→ Document
'''

Overblog
Editer l'article Suivre ce blog Administration + Créer mon blog
Culture tout azimut

Ce blog Culture tout azimut vous propose des articles sur des livres récemment lus. Les lecteurs sont invités à partager leurs points de vue.

Falaise des fous

Roman pictural de Patrick Grainville

Roman pictural de Patrick Grainville

Aujourd’hui ma chronique est consacrée à Falaise des fous un séduisant roman pictural de Patrick Grainville. Cet auteur à l’écriture ample, au style flamboyant, a notamment publié Colère. Ce nouvel opus se situe en Normandie à l’orée des années 1900. Etretat et sa fameuse falaise en est l’épicentre. Le narrateur, Charles Guillemet, raconte cette bourgade et ses peintres. Les artistes et les auteurs de la fin du dix-neuvième siècle et du début du vingtième sont les protagonistes réels invités dans cette fiction impressionniste.

'''

→ Segment de données

'''

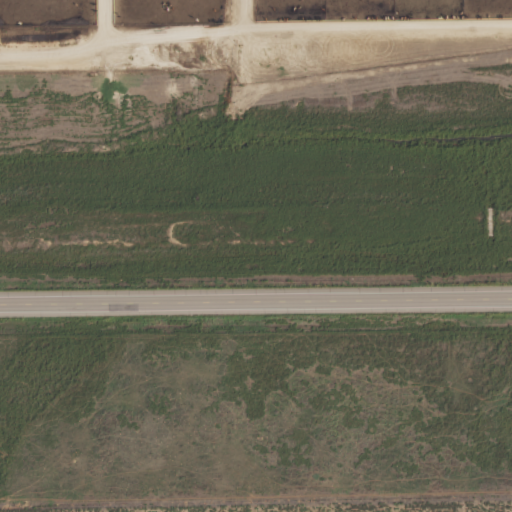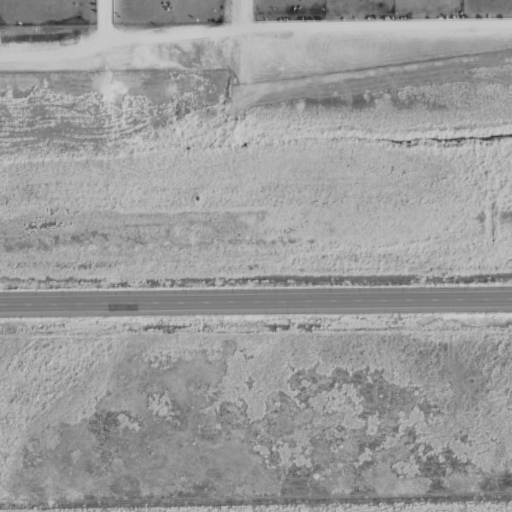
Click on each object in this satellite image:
road: (56, 42)
crop: (253, 60)
road: (256, 304)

'''

→ Consigne
Citez le document sur Falaise des fous entre « Ce blog Culture » et « cette fiction impressionniste. », ces deux passages compris. La liste n'a aucun rapport avec le document.

→ Réponse complète
Ce blog Culture tout azimut vous propose des articles sur des livres récemment lus. Les lecteurs sont invités à partager leurs points de vue.

Falaise des fous

Roman pictural de Patrick Grainville

Roman pictural de Patrick Grainville

Aujourd’hui ma chronique est consacrée à Falaise des fous un séduisant roman pictural de Patrick Grainville. Cet auteur à l’écriture ample, au style flamboyant, a notamment publié Colère. Ce nouvel opus se situe en Normandie à l’orée des années 1900. Etretat et sa fameuse falaise en est l’épicentre. Le narrateur, Charles Guillemet, raconte cette bourgade et ses peintres. Les artistes et les auteurs de la fin du dix-neuvième siècle et du début du vingtième sont les protagonistes réels invités dans cette fiction impressionniste.